[About this exercise]: Say how many lines of the entries below include "Напряжение", giving nothing but that number.
Exercise input below:
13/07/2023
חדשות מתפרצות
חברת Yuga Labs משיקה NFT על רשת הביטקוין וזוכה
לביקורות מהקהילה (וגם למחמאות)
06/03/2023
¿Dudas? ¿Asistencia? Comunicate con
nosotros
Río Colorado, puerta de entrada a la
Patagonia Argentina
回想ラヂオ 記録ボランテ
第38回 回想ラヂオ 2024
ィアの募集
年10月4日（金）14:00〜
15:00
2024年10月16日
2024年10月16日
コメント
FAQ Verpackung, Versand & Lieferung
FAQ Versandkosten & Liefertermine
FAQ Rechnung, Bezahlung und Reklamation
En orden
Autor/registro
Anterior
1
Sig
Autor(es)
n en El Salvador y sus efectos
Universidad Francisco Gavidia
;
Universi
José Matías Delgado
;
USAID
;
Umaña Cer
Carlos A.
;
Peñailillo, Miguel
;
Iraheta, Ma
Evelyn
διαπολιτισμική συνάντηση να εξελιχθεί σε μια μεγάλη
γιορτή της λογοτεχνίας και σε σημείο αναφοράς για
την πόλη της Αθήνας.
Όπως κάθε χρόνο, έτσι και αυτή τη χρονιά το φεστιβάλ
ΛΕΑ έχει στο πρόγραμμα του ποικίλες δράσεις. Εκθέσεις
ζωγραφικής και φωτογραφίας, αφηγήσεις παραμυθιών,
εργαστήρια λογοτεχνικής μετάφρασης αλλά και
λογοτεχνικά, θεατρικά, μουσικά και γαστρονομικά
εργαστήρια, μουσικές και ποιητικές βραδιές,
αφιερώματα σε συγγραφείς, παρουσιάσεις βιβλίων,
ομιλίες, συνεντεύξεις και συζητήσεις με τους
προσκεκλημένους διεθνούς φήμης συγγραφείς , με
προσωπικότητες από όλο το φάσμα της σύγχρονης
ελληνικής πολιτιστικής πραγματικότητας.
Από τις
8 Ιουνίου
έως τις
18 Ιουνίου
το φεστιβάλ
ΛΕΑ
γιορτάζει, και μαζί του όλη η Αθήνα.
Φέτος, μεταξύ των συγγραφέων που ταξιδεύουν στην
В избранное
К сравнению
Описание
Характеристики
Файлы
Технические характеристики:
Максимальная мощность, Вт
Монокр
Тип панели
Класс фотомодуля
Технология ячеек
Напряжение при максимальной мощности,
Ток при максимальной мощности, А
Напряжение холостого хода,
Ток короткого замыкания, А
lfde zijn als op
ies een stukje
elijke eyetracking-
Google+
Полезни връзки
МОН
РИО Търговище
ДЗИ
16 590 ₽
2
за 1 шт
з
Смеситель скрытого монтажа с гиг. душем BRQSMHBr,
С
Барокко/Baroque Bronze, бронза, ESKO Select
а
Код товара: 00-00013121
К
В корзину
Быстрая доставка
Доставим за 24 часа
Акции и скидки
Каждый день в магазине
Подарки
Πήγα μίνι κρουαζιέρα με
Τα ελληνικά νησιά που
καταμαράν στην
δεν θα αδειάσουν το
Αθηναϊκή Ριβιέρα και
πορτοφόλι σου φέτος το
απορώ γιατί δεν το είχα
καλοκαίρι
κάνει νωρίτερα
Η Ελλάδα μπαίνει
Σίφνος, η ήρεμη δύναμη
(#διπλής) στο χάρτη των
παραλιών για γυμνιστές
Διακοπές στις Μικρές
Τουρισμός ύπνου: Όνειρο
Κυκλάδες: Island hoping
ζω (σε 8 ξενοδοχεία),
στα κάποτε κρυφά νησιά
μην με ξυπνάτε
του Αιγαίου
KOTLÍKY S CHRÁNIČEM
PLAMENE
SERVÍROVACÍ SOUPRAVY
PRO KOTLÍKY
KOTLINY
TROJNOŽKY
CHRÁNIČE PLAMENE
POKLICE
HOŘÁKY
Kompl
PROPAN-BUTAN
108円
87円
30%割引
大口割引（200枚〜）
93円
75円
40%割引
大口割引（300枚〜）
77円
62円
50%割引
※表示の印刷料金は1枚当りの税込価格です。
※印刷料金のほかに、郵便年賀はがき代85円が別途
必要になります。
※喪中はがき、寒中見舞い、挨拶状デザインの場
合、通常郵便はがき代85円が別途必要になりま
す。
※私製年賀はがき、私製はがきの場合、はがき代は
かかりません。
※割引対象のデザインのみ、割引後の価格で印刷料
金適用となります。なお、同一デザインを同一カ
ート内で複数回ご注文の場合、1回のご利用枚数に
End of Exercise input.
[Solved exercise]: 2